I paesi confinanti stanno già affrontando crisi umanitarie preesistenti e sottofinanziate, crisi che sono ulteriormente aggravate dal conflitto in Sudan. È urgentemente necessaria una risposta finanziaria più ampia, proporzionata ai bisogni umanitari in questi diversi paesi.
Alla luce di quanto sopra, e mentre Ministri, Donatori e Agenzie umanitarie si riuniscono a Berlino il 15 aprile, in occasione del terzo anniversario della guerra, invitiamo i Donatori a:
- Sviluppare un approccio e una risposta regionale coerente alle diverse crisi sottofinanziate nella regione, garantendo finanziamenti proporzionati ai bisogni umanitari — in particolare nelle aree periferiche marginalizzate al confine con il Sudan.
- Finanziare pienamente la crisi regionale degli sfollati. Il Piano Regionale di Risposta ai Rifugiati Sudanesi era finanziato solo al 25% alla fine del 2025, e nel 2026 sono necessari ulteriori finanziamenti flessibili. I paesi confinanti e le comunità ospitanti locali, che hanno aperto i loro confini a chi fugge dal Sudan, devono essere sostenuti finanziariamente nell’accoglienza delle popolazioni sfollate.

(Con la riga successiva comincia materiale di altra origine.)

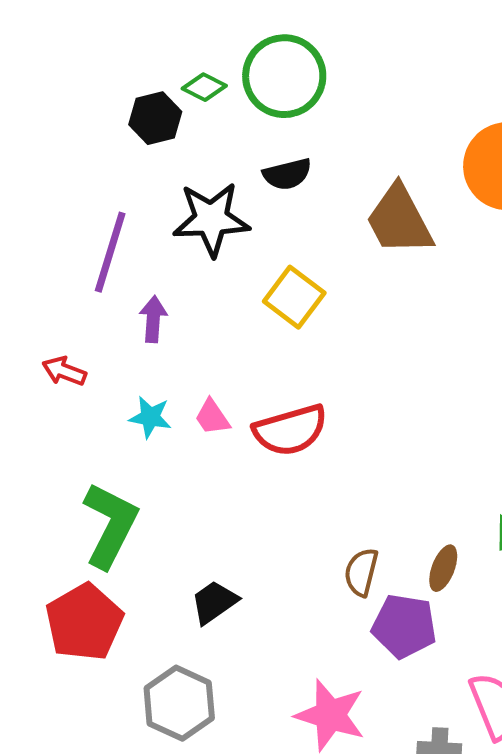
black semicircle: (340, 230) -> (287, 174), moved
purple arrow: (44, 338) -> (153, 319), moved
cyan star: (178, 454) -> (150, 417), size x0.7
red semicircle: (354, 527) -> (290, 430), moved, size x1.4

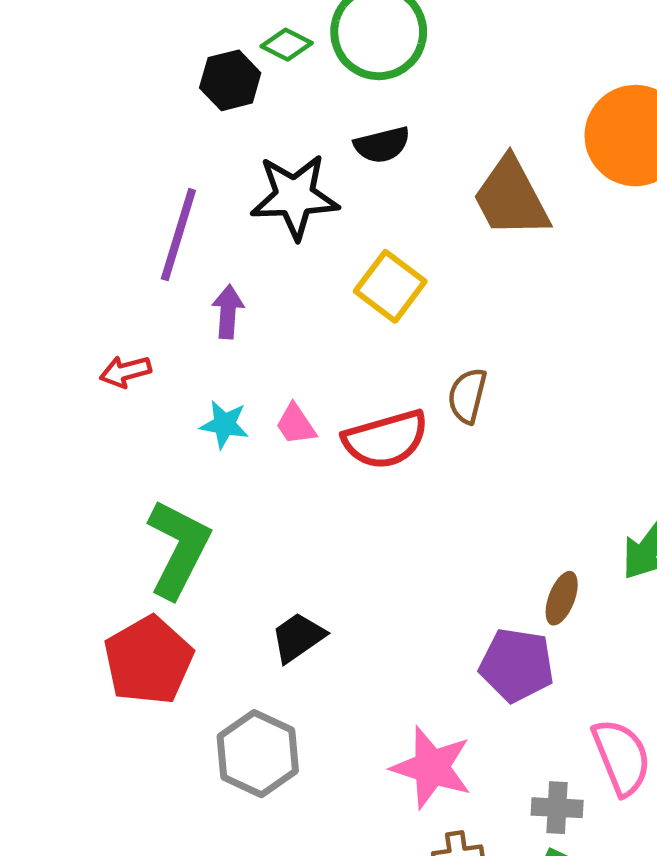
red arrow: (64, 371) -> (125, 371), turned -36
brown semicircle: (361, 572) -> (467, 396), moved

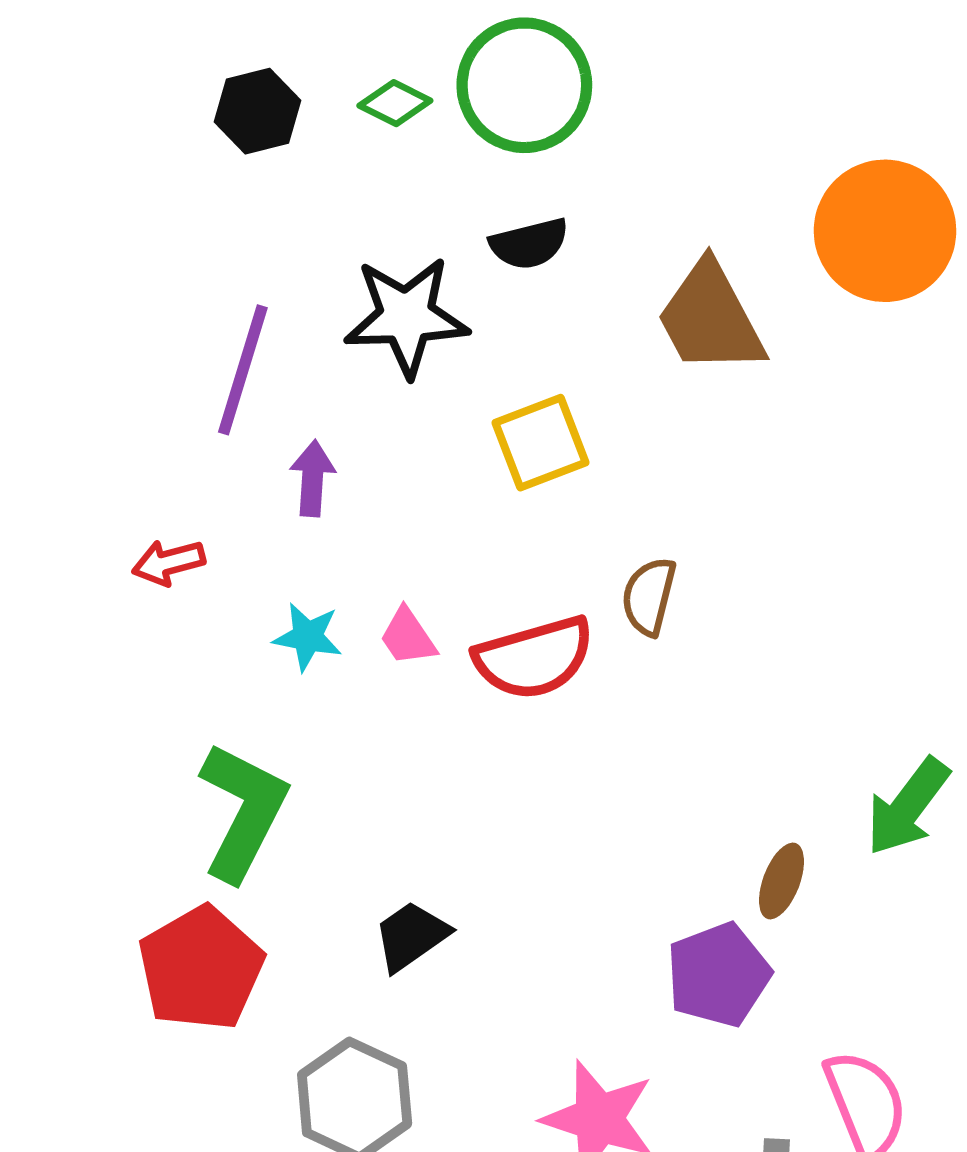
black hexagon: (230, 80) -> (257, 111), moved
yellow square: (390, 286) -> (541, 443), turned 32
purple pentagon: (517, 665) -> (718, 975), turned -30

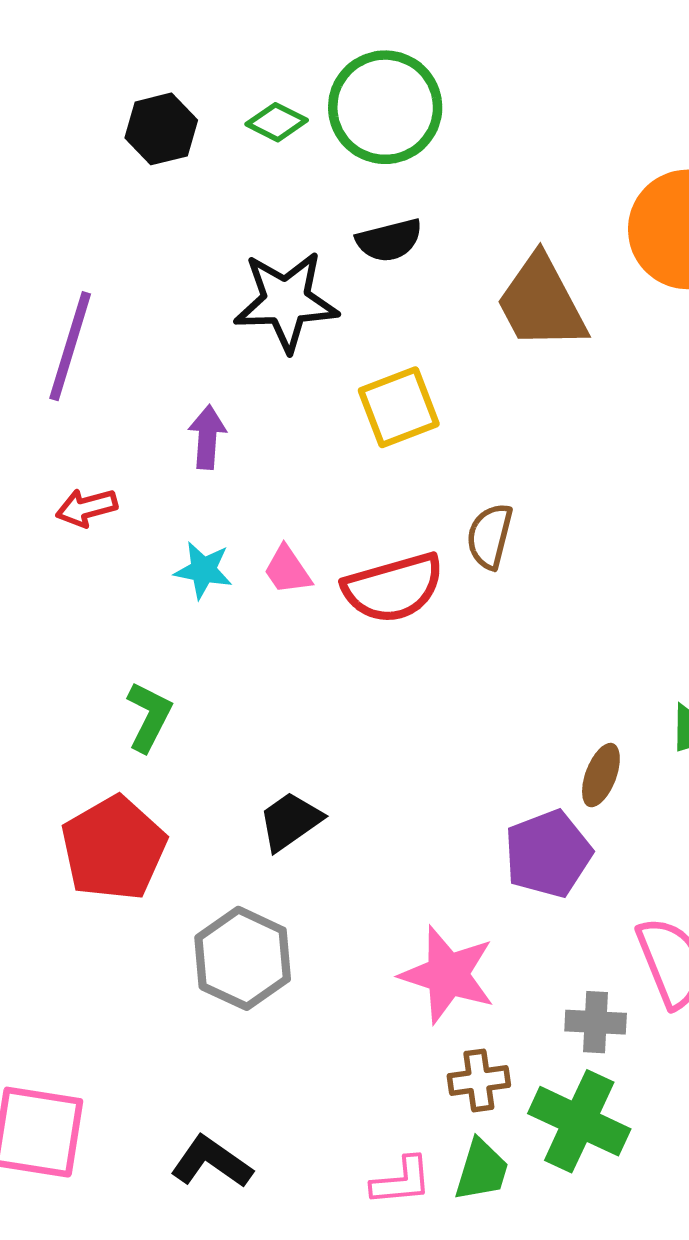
purple line: (243, 370) -> (70, 346), moved
green L-shape: (243, 811) -> (149, 717), size x0.6

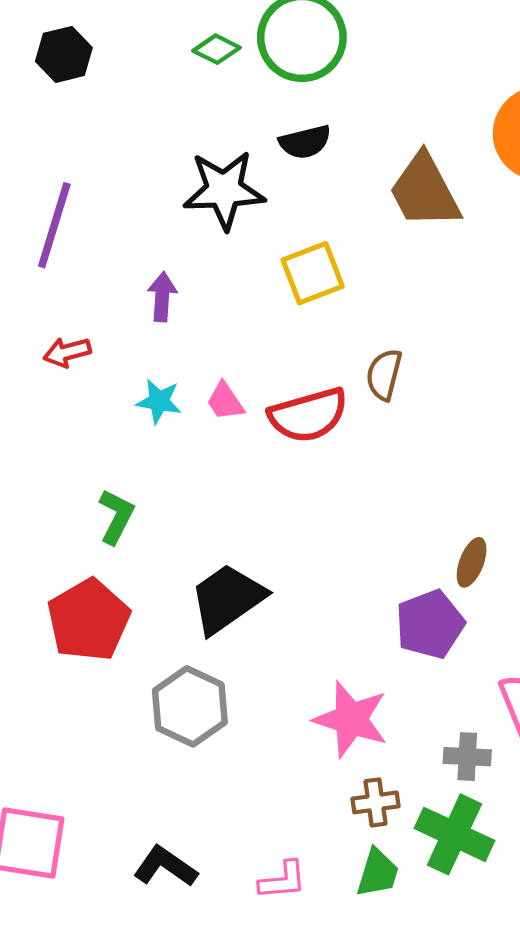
black hexagon: (161, 129) -> (64, 54), moved
black trapezoid: (290, 821) -> (227, 599), size x1.5
pink L-shape: (401, 1181) -> (283, 880), moved

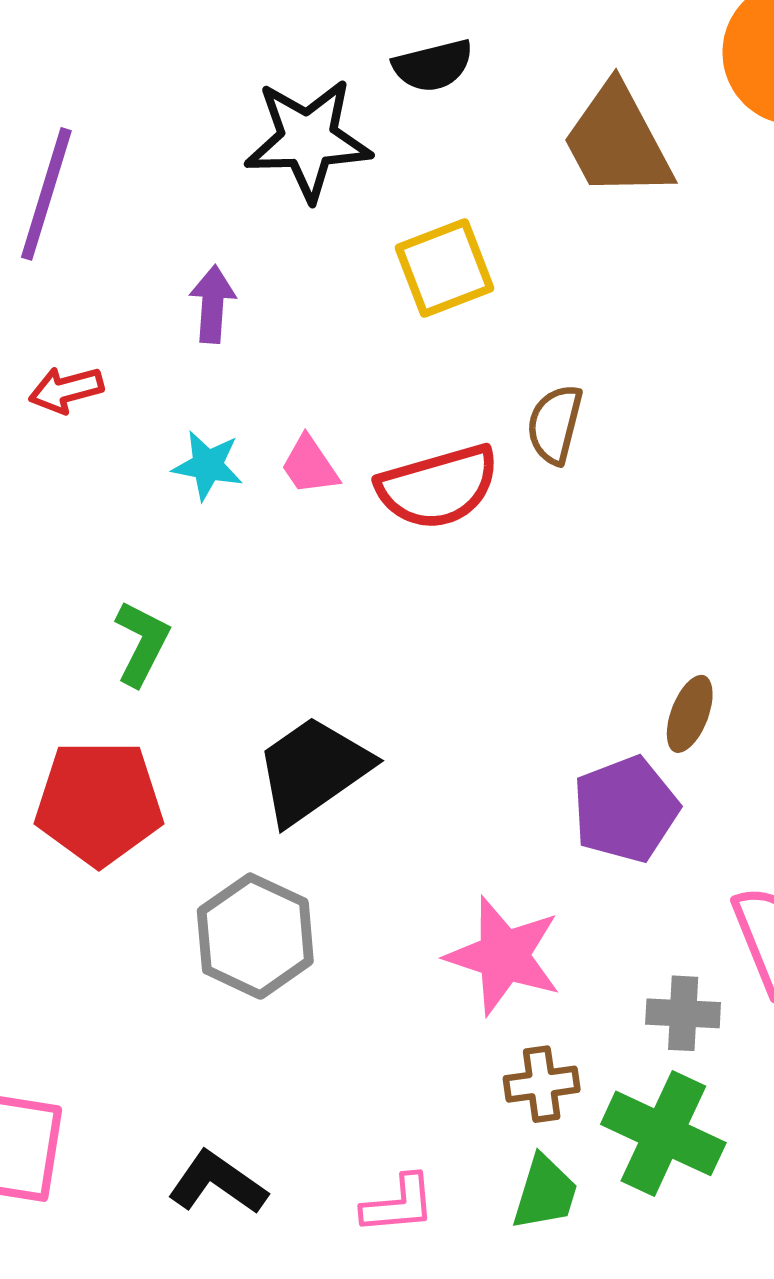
red pentagon: (88, 620) -> (99, 803), turned 30

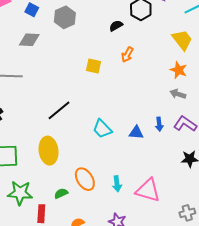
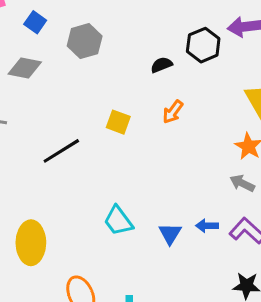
black line: (59, 110) -> (61, 151), moved
blue arrow: (159, 124) -> (207, 226), turned 88
blue triangle: (136, 132) -> (170, 234), turned 49

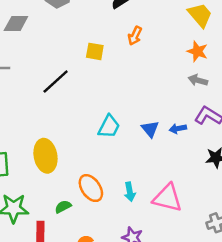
cyan trapezoid: (118, 221) -> (109, 127), turned -105
blue arrow: (207, 226) -> (178, 129), moved

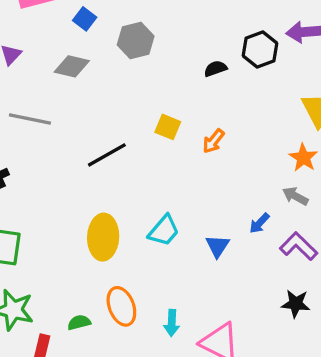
orange arrow: (135, 36) -> (213, 141), moved
blue arrow: (178, 129) -> (259, 223), moved, turned -49
yellow ellipse: (45, 156) -> (103, 237), moved

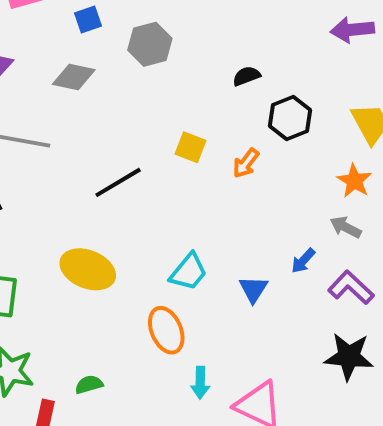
blue square: (85, 19) -> (88, 19), turned 35
black hexagon: (260, 49) -> (290, 118), moved
yellow ellipse: (103, 237) -> (88, 269), moved, turned -69
black star: (296, 304) -> (349, 357), size x1.4
orange ellipse: (121, 306) -> (166, 330), moved

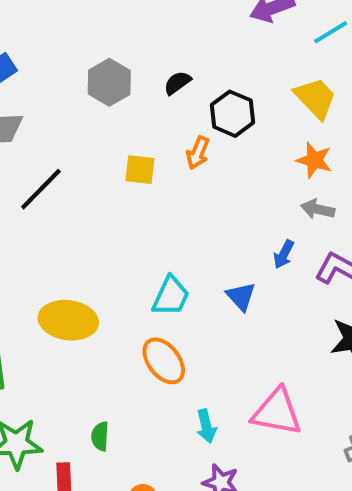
gray hexagon: (150, 44) -> (109, 82), moved
orange arrow: (246, 163) -> (198, 153), moved
black line: (118, 182) -> (41, 189), moved
cyan arrow: (200, 383) -> (206, 426), moved
green semicircle: (89, 385) -> (100, 436), turned -56

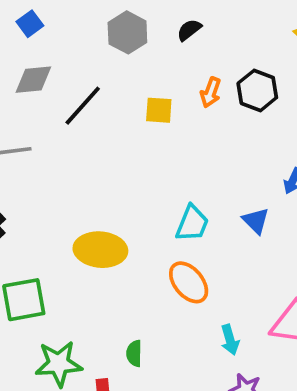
black hexagon: (233, 114) -> (257, 90), moved
black line: (41, 189) -> (83, 106), moved

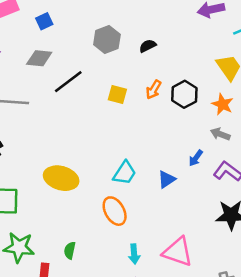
blue triangle: (256, 221) -> (167, 179), turned 30

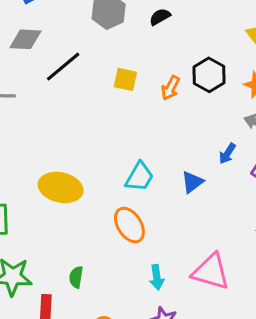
orange arrow: (154, 90) -> (170, 88), moved

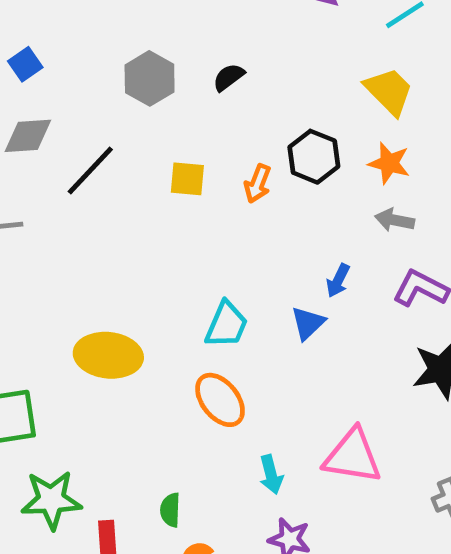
blue arrow: (227, 154) -> (338, 281), moved
green semicircle: (76, 277) -> (170, 510), moved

- Aumentare la quota dei finanziamenti complessivi destinati direttamente, su base bilaterale, alle ONG internazionali e agli attori locali, che dispongono di una maggiore presenza operativa e di solide partnership nelle aree difficili da raggiungere. In alternativa, dare priorità a fondi comuni guidati da ONG e a consorzi di ONG, nonché a sistemi di approvvigionamento gestiti da ONG per forniture umanitarie essenziali; fornire tali finanziamenti su base pluriennale e flessibile. Promuovere e finanziare programmi flessibili, basati su aree e transfrontalieri su base pluriennale, affrontando gli enormi e insoddisfatti bisogni umanitari nelle aree limitrofe dei paesi confinanti, consentendo una risposta più proporzionata, equa e coerente.
- Intraprendere una diplomazia umanitaria collettiva per esortare i governi a mantenere aperti i confini per coloro che fuggono dalla violenza in Sudan e, nei confronti delle parti in conflitto, garantire spazio umanitario e un accesso sicuro e senza ostacoli per gli operatori umanitari, inclusi i movimenti transfrontalieri di personale e forniture.
- Avviare un impegno diplomatico collettivo ad alto livello con gli attori che alimentano il conflitto in Sudan affinché cessino immediatamente tali attività.
L’Inter-Agency Working Group è un consorzio di ONG con presenza e programmi regionali in Africa orientale e centrale, che lavora per rafforzare i risultati umanitari e di sviluppo sostenibile nella regione attraverso un migliore coordinamento, attività di advocacy, competenze tecniche e un ruolo attivo di stimolo nei confronti della più ampia comunità degli aiuti.